Für fast alle Eltern ist es eine Qual dabei zuzusehen, wie ihre Kleinen vom Kinderarzt mit einer Injektion “gequält” werden, deswegen schrecken sie angeblich oft davor zurück, alle Impftermine wahrzunehmen. Kanadische Wissenschaftler schlagen deshalb vor, bei Terminen, bei denen mehrere Impfungen per Spritze verabreicht werden sollen, die weniger schmerzhafte Injektion zuerst vorzunehmen.
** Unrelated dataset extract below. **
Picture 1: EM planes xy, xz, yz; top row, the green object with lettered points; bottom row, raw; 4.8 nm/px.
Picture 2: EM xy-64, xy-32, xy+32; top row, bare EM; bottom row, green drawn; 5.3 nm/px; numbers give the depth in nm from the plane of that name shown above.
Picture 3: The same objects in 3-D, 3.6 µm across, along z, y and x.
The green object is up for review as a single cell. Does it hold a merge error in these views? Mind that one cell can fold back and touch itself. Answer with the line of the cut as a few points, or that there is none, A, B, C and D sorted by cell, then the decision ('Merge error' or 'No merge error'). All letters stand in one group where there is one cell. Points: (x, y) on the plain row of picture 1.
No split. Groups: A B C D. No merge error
Der Leiter der Studie, Moshe Ipp vom Hospital for Sick Children in Toronto, fand heraus, dass die Schmerzreaktion der Babys geringer war, wenn sie zuerst die weniger schmerzhafte Injektion bekamen.
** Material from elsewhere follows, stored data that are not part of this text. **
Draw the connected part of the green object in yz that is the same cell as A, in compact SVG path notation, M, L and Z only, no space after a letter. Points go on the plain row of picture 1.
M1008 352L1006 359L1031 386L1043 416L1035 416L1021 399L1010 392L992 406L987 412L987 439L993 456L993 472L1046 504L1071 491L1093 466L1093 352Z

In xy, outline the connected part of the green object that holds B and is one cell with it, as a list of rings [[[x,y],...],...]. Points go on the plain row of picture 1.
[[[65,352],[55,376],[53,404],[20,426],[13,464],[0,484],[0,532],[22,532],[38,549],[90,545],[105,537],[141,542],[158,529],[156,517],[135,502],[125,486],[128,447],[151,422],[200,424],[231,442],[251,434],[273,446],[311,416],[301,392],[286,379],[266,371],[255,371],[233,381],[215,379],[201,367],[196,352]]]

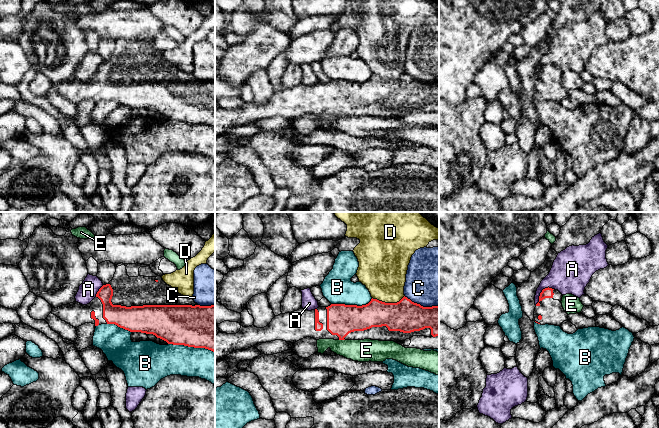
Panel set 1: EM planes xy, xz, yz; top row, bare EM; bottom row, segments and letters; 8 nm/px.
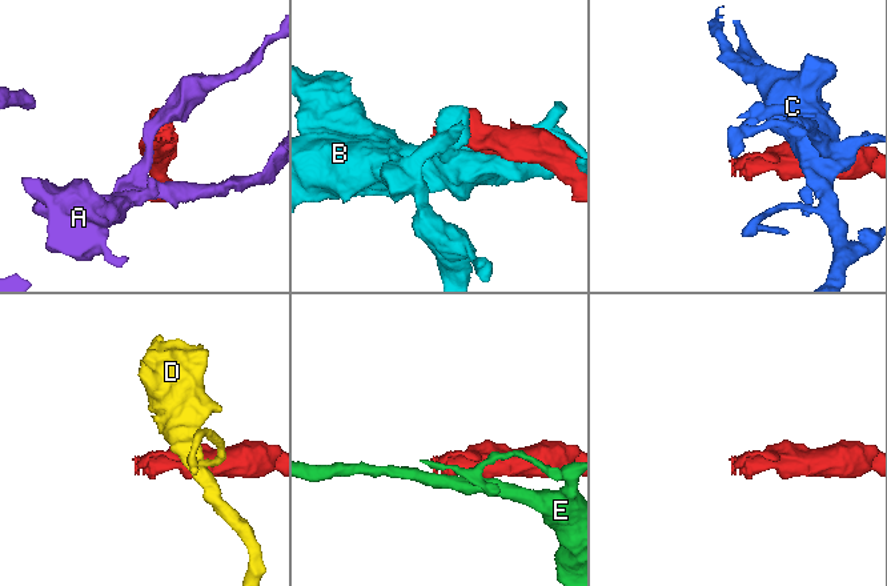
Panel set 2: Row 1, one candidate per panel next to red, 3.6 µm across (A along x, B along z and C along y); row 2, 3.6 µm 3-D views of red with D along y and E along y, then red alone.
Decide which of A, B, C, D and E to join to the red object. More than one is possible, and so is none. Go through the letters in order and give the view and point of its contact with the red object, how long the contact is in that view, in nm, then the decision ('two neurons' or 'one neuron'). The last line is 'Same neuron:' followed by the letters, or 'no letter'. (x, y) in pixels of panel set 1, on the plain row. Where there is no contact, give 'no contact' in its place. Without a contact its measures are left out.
A: yz (541, 68) | 200 nm | two neurons
B: xy (191, 122) | 380 nm | two neurons
C: xz (420, 81) | 300 nm | two neurons
D: xz (388, 79) | 260 nm | two neurons
E: xz (342, 115) | 50 nm | two neurons
Same neuron: no letter

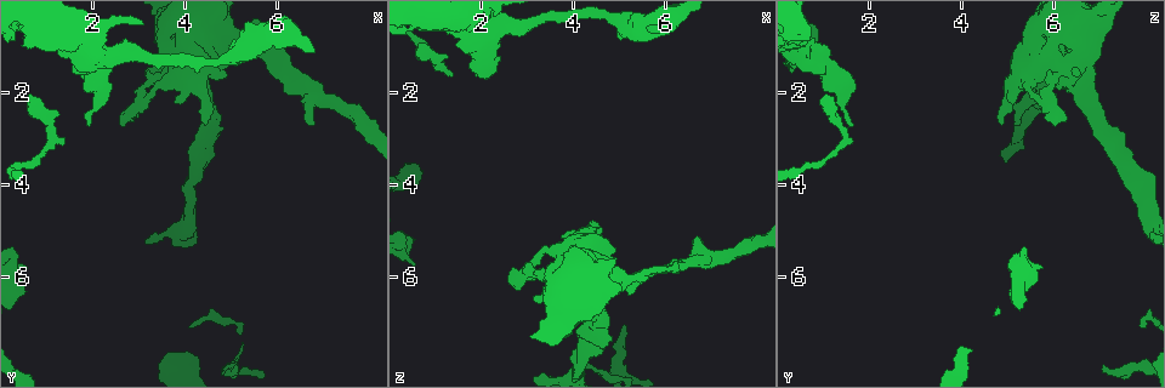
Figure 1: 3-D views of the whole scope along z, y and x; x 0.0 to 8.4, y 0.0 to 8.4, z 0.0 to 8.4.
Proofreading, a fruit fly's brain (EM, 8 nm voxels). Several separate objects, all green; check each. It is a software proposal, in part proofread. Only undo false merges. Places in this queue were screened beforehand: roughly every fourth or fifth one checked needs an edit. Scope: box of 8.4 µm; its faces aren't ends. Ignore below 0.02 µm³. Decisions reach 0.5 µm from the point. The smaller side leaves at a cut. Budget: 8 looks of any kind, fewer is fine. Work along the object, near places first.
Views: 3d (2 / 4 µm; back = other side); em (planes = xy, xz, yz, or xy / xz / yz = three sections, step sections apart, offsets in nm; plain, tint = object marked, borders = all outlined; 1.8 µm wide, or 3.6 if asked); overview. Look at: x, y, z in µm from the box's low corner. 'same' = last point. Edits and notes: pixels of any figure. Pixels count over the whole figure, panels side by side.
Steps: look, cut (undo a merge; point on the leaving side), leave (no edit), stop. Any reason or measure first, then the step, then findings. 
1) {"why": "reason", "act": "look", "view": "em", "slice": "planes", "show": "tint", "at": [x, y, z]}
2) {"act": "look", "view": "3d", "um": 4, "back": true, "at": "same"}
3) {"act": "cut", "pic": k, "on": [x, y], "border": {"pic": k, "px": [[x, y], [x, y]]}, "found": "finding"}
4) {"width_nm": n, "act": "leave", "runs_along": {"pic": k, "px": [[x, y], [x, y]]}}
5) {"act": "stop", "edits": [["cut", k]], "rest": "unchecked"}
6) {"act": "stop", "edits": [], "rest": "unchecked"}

{"why": "abrupt turn", "act": "look", "view": "em", "slice": "planes", "show": "borders", "at": [1.10, 2.95, 1.45]}

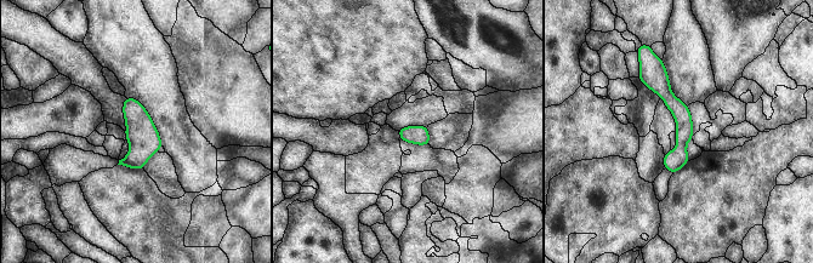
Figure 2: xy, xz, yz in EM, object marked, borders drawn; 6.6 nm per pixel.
{"width_nm": 120, "act": "leave", "runs_along": {"pic": 2, "px": [[654, 62], [682, 114], [674, 170]]}, "found": "continuous, no second cell"}

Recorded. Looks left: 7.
{"why": "branch point", "act": "look", "view": "3d", "um": 2, "at": [6.80, 2.05, 5.65]}

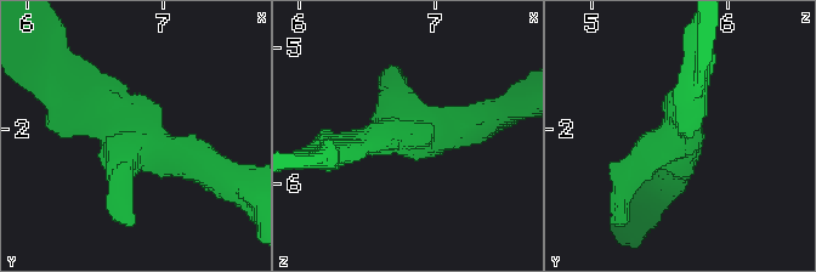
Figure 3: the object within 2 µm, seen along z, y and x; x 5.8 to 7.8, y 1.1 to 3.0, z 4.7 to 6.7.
{"why": "need the tissue", "act": "look", "view": "em", "slice": "planes", "show": "tint", "at": [6.74, 1.98, 5.64]}

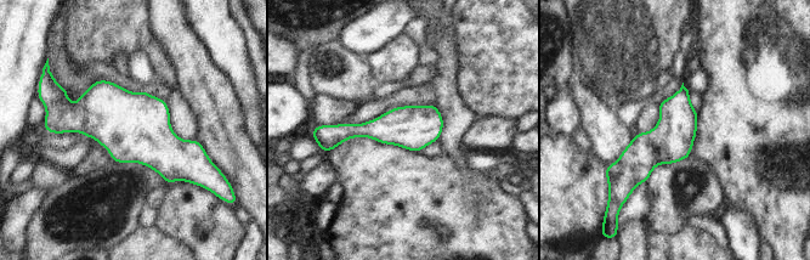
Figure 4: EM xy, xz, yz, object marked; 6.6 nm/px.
{"act": "leave", "found": "continuous, no second cell"}

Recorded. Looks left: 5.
{"why": "thick turns thin", "act": "look", "view": "3d", "um": 4, "back": true, "at": [4.90, 0.70, 6.10]}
Untersucht wurden 120 Säugling im Alter von drei bis sechs Monaten. 60 von ihnen bekamen zuerst eine DPTaP-Hib-Impfung (gegen Diphtherie, Kinderlähmung, Tetanus, Keuchhusten und Haemophilus influenzae Typ b) und danach eine Pneumokokken-Impfung, bei den anderen 60 Kindern wurde in umgekehrter Reihenfolge geimpft.
Die Impfungen wurden auf Video aufgezeichnet und das Verhalten der Babys ausgewertet. Dabei kam eine standardisierte Skala zur Einordnung von Schmerzreaktionen zum Einsatz, die die Mimik, Körperbewegungen und das Weinen der Babys bewertet. Zusätzlich wurde ein Elternteil gebeten, die Reaktion des Kindes auf einer Skala von 0 bis 10 zu bewerten.
Es stellte sich heraus, dass die Schmerzreaktion der zwei Testgruppen sich deutlich voneinander unterschied. Ipp empfiehlt daher, den Ablauf jedes einzelnen Impftermins entsprechend anzupassen. So könnten den Babys unnötige Schmerzen erspart werden. Zusätzlich würde auch die Bereitschaft der Eltern steigen, ihre Kinder regelmäßig impfen zu lassen, so wie es die STIKO, die Ständige Impfkommission, empfiehlt.
Vermutlich freut sich auch der Kinderarzt, wenn er nicht mehr die absolute Schreckensgestalt mit spitzen Nadeln ist, der nur die Kinder quälen will!